Exercise:
Report every line below that carries the word "font".
Records supplied: Begin
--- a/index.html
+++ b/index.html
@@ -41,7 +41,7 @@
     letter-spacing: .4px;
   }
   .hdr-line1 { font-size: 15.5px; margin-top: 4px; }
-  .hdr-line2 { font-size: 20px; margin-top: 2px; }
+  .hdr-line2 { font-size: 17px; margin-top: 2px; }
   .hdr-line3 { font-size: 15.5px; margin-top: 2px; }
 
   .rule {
Records supplied: End
Records supplied: Begin
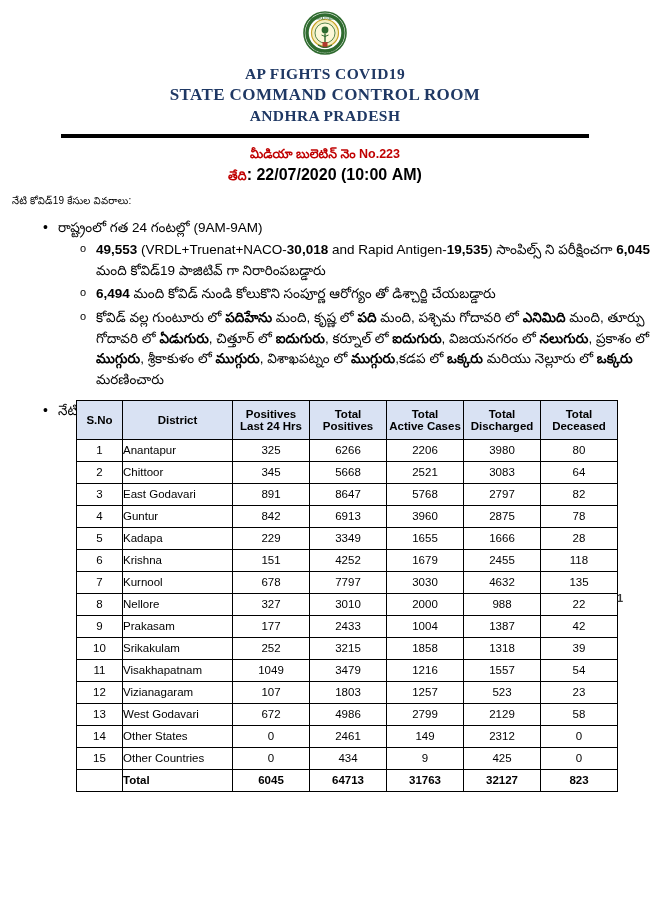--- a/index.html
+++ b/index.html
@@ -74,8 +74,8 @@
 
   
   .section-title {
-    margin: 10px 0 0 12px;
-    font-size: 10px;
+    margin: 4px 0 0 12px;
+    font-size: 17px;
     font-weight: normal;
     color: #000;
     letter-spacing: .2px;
Records supplied: End
Response for this exercise:
   .hdr-line1 { font-size: 15.5px; margin-top: 4px; }
-  .hdr-line2 { font-size: 20px; margin-top: 2px; }
+  .hdr-line2 { font-size: 17px; margin-top: 2px; }
   .hdr-line3 { font-size: 15.5px; margin-top: 2px; }
-    font-size: 10px;
+    font-size: 17px;
     font-weight: normal;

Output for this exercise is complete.